By Dick Shippee
Unix Expo rang down its curtain off-Broadway last week, ending a long and successful run as a major marketplace for Unix systems and software, and an East Coast venue where Unix hands new and old could meet to make or renew acquaintances. Next year the show will be folded into a new event called IT Forum, which will include DB Expo and a new Windows NT event. It is strongly rumored that by next year the show-whatever its composition-will have a new owner as well.
Even this year Unix Expo had a lame-duck feel, as it tried to be several things at once. The show was officially named Unix Expo Plus, with Plus meaning NT and Internet components in the conference sessions and on the show floor. While final attendance numbers are not yet available, veteran observers put exhibit traffic at around 15,000 over the three days. Not helping attendance was an opening-day downpour as Tropical Storm Josephine flooded New York City.
"More striking was the effort to recognize Unix and NT systems as complementary parts of the enterprise environment."
Change, welcome or not, was apparent all over the expo. Of course, it is natural to have Internet-related conference sessions and products in a Unix show; the Net was built mainly to support Unix-based systems. More striking was the effort to recognize Unix and NT systems as complementary parts of the enterprise environment, rather than either/or choices. The adversary position was articulated by Tuesday's keynote speaker, Ed Zander, president of Sun Microsystems. He reasserted the Sun message that holding off the Microsoft monopoly is in everyone's best interests.
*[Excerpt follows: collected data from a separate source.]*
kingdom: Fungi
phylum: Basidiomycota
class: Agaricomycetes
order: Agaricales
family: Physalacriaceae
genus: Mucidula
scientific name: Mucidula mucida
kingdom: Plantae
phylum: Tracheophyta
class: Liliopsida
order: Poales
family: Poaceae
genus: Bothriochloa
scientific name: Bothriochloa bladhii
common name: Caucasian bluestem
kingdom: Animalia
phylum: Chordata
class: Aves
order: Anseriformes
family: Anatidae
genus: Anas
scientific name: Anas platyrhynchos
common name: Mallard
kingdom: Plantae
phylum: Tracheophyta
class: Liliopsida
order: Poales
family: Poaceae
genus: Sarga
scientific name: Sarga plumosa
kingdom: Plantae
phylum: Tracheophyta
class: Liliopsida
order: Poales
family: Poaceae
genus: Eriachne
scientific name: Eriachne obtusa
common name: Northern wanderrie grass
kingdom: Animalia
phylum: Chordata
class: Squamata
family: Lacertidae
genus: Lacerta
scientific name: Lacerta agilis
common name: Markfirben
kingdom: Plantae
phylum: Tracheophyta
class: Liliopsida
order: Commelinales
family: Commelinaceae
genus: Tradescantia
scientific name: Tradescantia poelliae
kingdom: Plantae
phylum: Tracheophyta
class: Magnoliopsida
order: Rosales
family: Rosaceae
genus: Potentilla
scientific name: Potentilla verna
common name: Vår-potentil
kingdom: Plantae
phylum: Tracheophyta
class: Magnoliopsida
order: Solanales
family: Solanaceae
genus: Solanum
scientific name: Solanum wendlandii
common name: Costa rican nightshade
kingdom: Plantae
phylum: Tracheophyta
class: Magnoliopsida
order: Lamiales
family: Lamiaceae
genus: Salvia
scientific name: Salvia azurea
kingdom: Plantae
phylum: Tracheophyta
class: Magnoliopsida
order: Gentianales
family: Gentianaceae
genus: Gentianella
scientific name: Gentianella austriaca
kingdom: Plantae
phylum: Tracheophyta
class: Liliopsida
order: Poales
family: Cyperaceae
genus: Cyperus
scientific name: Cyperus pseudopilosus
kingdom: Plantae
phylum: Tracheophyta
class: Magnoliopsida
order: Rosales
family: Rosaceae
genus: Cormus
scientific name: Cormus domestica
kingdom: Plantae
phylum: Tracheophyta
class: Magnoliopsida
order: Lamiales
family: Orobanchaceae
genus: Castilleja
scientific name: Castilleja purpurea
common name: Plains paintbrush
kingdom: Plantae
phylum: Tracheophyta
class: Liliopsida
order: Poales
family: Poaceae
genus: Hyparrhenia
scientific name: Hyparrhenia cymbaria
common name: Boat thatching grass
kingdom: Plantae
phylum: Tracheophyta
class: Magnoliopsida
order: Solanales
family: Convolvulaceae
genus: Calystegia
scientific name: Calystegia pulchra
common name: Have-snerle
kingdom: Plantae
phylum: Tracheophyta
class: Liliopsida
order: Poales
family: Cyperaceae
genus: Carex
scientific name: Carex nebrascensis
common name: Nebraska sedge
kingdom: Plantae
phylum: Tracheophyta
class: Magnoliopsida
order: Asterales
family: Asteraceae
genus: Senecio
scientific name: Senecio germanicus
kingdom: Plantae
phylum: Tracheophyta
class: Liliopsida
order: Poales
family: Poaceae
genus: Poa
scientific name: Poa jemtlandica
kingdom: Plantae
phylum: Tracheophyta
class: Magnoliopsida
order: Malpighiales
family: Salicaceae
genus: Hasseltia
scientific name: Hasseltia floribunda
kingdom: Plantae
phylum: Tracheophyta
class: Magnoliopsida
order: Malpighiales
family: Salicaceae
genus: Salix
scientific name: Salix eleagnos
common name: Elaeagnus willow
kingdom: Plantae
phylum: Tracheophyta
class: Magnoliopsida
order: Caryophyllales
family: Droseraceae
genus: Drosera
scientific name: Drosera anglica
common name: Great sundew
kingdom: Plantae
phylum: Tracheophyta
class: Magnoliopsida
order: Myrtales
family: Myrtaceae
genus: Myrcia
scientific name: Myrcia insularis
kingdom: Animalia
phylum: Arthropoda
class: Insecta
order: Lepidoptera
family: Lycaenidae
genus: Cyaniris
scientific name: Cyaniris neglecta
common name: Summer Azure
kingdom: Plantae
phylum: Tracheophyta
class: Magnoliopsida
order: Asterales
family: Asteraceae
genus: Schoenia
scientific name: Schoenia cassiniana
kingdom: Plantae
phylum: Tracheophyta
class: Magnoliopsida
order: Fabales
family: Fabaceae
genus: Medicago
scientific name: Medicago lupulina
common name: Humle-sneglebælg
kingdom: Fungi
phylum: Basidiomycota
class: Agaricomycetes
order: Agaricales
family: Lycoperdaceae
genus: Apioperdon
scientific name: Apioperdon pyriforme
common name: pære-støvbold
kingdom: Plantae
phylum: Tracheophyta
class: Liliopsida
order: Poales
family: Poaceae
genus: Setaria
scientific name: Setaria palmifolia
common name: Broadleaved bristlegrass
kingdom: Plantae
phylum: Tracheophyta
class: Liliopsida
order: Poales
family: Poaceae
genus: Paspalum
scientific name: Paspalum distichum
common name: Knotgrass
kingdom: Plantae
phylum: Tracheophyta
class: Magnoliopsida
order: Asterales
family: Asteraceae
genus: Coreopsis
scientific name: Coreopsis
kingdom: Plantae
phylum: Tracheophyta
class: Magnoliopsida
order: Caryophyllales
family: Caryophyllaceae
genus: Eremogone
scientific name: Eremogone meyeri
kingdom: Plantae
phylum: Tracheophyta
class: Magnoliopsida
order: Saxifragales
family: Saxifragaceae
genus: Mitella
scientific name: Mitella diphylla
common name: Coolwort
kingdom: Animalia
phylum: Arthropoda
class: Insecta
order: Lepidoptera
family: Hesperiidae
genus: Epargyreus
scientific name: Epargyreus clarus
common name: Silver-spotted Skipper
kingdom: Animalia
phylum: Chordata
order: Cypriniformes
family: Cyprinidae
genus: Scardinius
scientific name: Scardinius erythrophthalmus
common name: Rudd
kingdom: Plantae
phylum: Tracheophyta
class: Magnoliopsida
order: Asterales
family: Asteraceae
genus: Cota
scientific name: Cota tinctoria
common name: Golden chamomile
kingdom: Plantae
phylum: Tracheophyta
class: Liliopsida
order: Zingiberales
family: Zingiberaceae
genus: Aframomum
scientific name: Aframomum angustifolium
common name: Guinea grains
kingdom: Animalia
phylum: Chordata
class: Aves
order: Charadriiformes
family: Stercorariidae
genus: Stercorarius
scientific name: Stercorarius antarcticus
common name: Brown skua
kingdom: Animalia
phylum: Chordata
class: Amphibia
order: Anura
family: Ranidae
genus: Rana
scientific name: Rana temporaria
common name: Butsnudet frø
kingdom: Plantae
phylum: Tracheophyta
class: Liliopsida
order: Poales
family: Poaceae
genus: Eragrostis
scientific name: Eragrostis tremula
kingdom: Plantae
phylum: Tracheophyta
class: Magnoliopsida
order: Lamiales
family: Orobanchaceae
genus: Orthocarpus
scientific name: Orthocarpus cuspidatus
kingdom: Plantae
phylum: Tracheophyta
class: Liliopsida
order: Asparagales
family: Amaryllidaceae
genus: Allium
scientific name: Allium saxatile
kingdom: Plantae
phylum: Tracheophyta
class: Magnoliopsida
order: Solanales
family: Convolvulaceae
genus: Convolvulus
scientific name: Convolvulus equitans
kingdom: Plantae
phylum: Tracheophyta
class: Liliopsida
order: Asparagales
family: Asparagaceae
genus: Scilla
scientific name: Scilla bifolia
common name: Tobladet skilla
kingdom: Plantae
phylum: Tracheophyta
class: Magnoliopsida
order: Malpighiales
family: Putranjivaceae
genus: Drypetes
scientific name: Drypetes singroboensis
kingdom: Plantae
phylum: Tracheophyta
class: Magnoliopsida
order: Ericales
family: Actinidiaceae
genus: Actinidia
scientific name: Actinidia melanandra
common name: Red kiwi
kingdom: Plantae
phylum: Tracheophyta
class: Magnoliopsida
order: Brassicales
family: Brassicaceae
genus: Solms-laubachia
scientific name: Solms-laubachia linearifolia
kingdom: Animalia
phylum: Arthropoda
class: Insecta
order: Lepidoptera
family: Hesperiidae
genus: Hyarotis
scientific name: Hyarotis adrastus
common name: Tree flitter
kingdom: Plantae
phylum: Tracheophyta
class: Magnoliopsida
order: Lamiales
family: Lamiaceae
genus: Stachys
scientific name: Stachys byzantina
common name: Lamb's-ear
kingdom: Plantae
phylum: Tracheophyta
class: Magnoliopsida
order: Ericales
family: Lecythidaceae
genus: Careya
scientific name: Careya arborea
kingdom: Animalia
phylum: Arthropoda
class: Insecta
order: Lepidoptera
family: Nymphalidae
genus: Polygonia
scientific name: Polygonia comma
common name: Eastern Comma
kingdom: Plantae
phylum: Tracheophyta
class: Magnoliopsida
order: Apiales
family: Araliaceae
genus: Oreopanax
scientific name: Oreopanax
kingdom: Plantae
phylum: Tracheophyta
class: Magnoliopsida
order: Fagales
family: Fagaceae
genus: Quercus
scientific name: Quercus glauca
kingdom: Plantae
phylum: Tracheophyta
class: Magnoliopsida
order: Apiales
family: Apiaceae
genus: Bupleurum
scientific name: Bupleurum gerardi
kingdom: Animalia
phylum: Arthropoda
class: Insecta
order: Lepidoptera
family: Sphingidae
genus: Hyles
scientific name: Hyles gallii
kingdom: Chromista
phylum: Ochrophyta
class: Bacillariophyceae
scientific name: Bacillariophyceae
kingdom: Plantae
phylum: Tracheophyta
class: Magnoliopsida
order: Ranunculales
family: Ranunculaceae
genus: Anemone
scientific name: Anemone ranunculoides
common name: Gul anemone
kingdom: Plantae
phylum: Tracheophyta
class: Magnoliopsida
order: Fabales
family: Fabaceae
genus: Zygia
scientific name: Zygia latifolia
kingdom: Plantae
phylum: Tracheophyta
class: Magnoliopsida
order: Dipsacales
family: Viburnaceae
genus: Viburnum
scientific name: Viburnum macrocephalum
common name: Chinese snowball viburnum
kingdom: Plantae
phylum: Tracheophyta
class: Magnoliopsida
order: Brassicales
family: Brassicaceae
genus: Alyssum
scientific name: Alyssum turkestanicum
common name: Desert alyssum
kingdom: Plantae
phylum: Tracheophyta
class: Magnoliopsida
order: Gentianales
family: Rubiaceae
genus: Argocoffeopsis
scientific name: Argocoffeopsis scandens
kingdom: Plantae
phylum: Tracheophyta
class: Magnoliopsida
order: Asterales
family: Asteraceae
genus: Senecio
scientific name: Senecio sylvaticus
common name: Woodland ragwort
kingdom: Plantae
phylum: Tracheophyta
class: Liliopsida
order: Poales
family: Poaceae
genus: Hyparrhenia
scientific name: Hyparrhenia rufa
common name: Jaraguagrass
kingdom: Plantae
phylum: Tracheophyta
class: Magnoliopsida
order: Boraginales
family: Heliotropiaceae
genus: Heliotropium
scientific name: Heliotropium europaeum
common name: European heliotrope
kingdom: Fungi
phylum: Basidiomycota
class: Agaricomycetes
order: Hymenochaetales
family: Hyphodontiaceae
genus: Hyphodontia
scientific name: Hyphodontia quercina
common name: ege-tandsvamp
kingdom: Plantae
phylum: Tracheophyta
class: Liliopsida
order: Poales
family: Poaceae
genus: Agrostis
Wednesday saw a Unix Expo "plus," as Microsoft chairman Bill Gates spoke to a packed house. Some observers characterized his appearance as a classic Trojan Horse maneuver; others as a timely and statesman-like address; still others as a Microsoft commercial clothed as an approach to the Unix community. In truth, all three opinions hold water, as Gates did pitch Microsoft products while touching on such issues as Microsoft's support for standardization efforts (in particular those recently undertaken by The Open Group on behalf of Microsoft's ActiveX), as well as commentary about how Windows NT is "closer to being Unix than you think"-a reference to the fact that Open Group branding for NT Unix is not far away.
More than a few people observed that the coincidence of Bill Gates appearing at the last Unix Expo show was prescient, and they noted both poignancy and a sense of catching up with reality.
The final keynote, delivered by Alok Mohan, CEO of SCO, was a counterpoint to Gates' speech. Mohan has spoken this past year at numerous events (including UniForum '96). His message has been a consistent one: Unix is the flexible, mission-critical platform for the enterprise. He touts Unix as the only smart choice for those seeking scalable, secure, reliable systems for their companies. Mohan spent considerable time (as had Gates and Zander) on the role of the Internet, making the case that it was here that the battleground for the enterprise will be fought and that Unix will emerge as the champion.
"The paradox is that, while the Unix industry continues to grow at double-digit rates, the concept of a general-purpose Unix trade show seems to excite fewer and fewer people."
The end of Unix Expo is of interest to UniForum as the association looks to its annual trade show and conference next March. It is no secret that attendance and exhibitor participation have dropped at both Unix Expo and UniForum over the past two years. Reasons for this decline are varied but center around the reality that Unix is a mature, established technology that does not project the sense of cutting-edge newness that drives all trade shows. The paradox is that, while the Unix industry continues to grow at double-digit rates, the concept of a general-purpose Unix trade show seems to excite fewer and fewer people.
UniForum '97 faces an audience base that is familiar with Unix but which needs practical information about platform integration, networked computing and workable solutions involving applications of all sorts. UniForum intends to answer these challenges with a conference program loaded with topics on enterprise solutions, together with workshops on Windows NT and extranets; with tutorials on security and the Web; and with a unique symposium on the latest research being done on technologies like Java. It is planning an exhibit floor that breaks the rules-where key anchor exhibits, sponsored by major vendors, will feature the most important technologies available to buyers of advanced systems, including Unix, Windows NT, network computers and objects. These anchor sites will all have interoperability centers demonstrating application portability.
Perhaps the advent of a true multiple operating system environment in the enterprise is exactly what the Unix industry needed. This challenge forces vendors, as well as the UniForum Association, to become more flexible and more aggressive. It's a tonic of sorts, one taken not a moment too soon.